Sistema com uso de inteligência artificial e estações meteorológicas começa por Curitiba e será expandido para outras cidades

Agência Estadual de Notícias (AEN)
Paraná inicia projeto de inteligência climática para monitorar áreas urbanas Projeto prevê instalação de estações meteorológicas para monitoramento climático em áreas urbanas. Foto: SEDEST

O Governo do Paraná iniciou um projeto de inteligência climática voltado ao monitoramento de áreas urbanas, com início em Curitiba. A iniciativa foi formalizada por meio da assinatura de um Memorando de Entendimento entre a Secretaria de Desenvolvimento Sustentável e a Prefeitura da capital, durante evento realizado nesta semana.

O sistema será composto por uma rede de estações meteorológicas distribuídas pela cidade e região, capazes de coletar dados em tempo real.
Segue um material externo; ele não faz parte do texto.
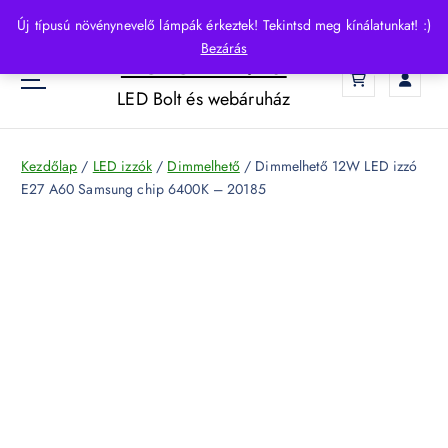
S
Új típusú növénynevelő lámpák érkeztek! Tekintsd meg kínálatunkat! :)
k
Bezárás
HelloLED.hu
i
0
p
LED Bolt és webáruház
t
o
c
Kezdőlap
/
LED izzók
/
Dimmelhető
/ Dimmelhető 12W LED izzó
o
E27 A60 Samsung chip 6400K – 20185
n
t
e
n
t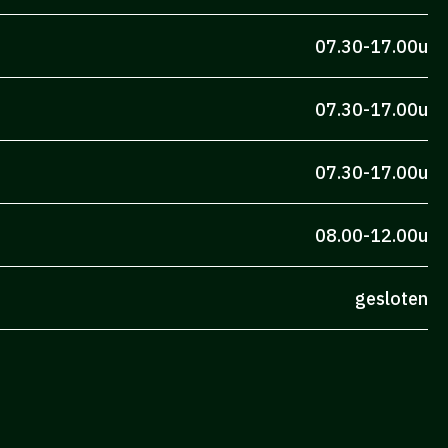
07.30-17.00u
07.30-17.00u
07.30-17.00u
08.00-12.00u
gesloten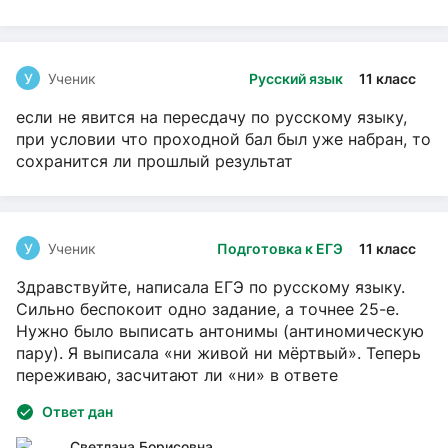
У
Ученик
Русский язык
11 класс
если не явится на пересдачу по русскому языку,
при условии что проходной бал был уже набран, то
сохранится ли прошлый результат
У
Ученик
Подготовка к ЕГЭ
11 класс
Здравствуйте, написала ЕГЭ по русскому языку.
Сильно беспокоит одно задание, а точнее 25-е.
Нужно было выписать антонимы (антиномическую
пару). Я выписала «ни живой ни мёртвый». Теперь
переживаю, засчитают ли «ни» в ответе
Ответ дан
Светлана Борисовна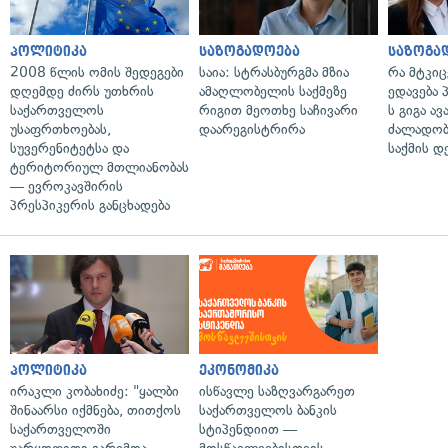
პოლიტიკა
საზოგადოება
საზოგა
2008 წლის ომის შედეგები
საია: სტრასბურგმა მზია
რა მტკი
დღემდე ძირს უთხრის
ამაღლობელის საქმეზე
ედავება 
საქართველოს
რიგით მეოთხე საჩივარი
ს გიგა ა
უსაფრთხოებას,
დაარეგისტრირა
ძალადობი
სუვერენიტეტსა და
საქმის დ
ტერიტორიულ მთლიანობას
— ევროკავშირის
პრესპიკერის განცხადება
პოლიტიკა
ეკონომიკა
ირაკლი კობახიძე: "ყალბი
ისწავლე საზღვარგარეთ
შინაარსი იქმნება, თითქოს
საქართველოს ბანკის
საქართველოში
სტიპენდიით —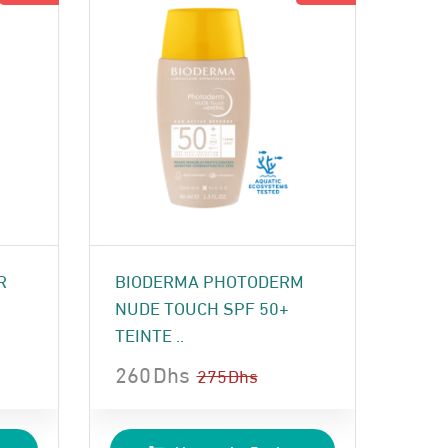
R
BIODERMA PHOTODERM
NUDE TOUCH SPF 50+
TEINTE ..
260
Dhs
275
Dhs
Le
Le
prix
prix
A tecnologia utiliza modelos de previsão hidrometeorológica de alta resolução aliados à inteligência artificial para identificar pontos críticos relacionados a temperatura, chuvas e circulação de ventos.

A proposta prevê inicialmente estudos detalhados sobre áreas vulneráveis, como regiões com ilhas de calor e locais sujeitos a alagamentos. Esses dados devem orientar o planejamento urbano e a adoção de medidas para mitigar impactos climáticos nas cidades.

Em uma segunda etapa, será implantada uma estrutura integrada de monitoramento com informações em tempo real, permitindo acompanhar indicadores como estresse térmico, risco de cheias e alterações no fluxo de ventos. O sistema também será conectado a plataformas de gestão urbana para auxiliar na tomada de decisões.

O projeto conta com cooperação internacional, resultado de parceria firmada após missão técnica realizada na Suíça em 2025. A iniciativa envolve colaboração com empresa especializada em modelagem climática e faz parte de um cronograma de três anos, com financiamento aprovado por fundo ambiental estadual.






Após a implementação na capital, a proposta será expandida para municípios da Região Metropolitana de Curitiba e, posteriormente, para outras cidades do Estado, como Toledo. A expectativa é que o sistema contribua para prevenção de desastres, planejamento urbano mais eficiente e melhoria na qualidade de vida da população.